Large-scale training of shadow detectors with noisily-annotated shadow examples

Tomas F. Yago Vicente, Le Hou, Chen-Ping Yu, Minh Hoai, and Dimitris Samaras

Abstract: This paper introduces training of shadow detectors under the large-scale dataset paradigm. This was previously impossible due to the high cost of precise shadow annotation. Instead, we advocate the use of quickly but imperfectly labeled images. Our novel label recovery method automatically corrects a portion of the erroneous annotations such that the trained classifiers perform at state-of-the-art level.
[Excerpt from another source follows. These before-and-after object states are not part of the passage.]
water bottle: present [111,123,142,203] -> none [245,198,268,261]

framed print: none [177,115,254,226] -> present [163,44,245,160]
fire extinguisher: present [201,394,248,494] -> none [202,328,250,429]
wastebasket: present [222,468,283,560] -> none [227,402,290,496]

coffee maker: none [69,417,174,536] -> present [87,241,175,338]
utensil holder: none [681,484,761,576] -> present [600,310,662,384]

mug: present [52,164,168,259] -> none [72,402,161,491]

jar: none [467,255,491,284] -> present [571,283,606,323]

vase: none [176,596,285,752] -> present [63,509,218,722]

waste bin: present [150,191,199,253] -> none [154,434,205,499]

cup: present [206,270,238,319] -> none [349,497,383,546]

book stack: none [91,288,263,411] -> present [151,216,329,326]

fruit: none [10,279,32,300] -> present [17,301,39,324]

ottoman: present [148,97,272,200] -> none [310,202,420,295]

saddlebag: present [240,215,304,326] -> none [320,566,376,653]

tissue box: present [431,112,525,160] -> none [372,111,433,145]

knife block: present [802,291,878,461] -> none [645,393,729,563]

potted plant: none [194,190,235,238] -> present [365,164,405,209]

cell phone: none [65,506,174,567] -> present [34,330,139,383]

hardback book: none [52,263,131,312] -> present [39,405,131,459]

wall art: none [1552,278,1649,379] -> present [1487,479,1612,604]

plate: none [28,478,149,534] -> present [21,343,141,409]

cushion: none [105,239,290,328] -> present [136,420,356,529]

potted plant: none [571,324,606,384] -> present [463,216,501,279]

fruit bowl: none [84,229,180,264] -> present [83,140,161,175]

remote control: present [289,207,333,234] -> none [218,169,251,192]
We apply our method to improve the accuracy of the labels of a new dataset that is 20 times larger than existing datasets and contains a large variety of scenes and image types. Naturally, such a large dataset is appropriate for training deep learning methods. Thus, we propose a semantic-aware patch level Convolutional Neural Network architecture that efficiently trains on patch level shadow examples while incorporating image level semantic information. This means that the detected shadow patches are refined based on image semantics. Our proposed pipeline can be a useful baseline for future advances in shadow detection.

Keywords: Shadow detection, large scale shadow dataset, noisy labels

Citation: Large-scale Training of Shadow Detectors with Noisily-Annotated Shadow Examples, Vicente, T.F.Y., Hou, L., Yu, C.-P., Hoai, M., Samaras, D., Proceedings of European Conference on Computer Vision (ECCV), 2016.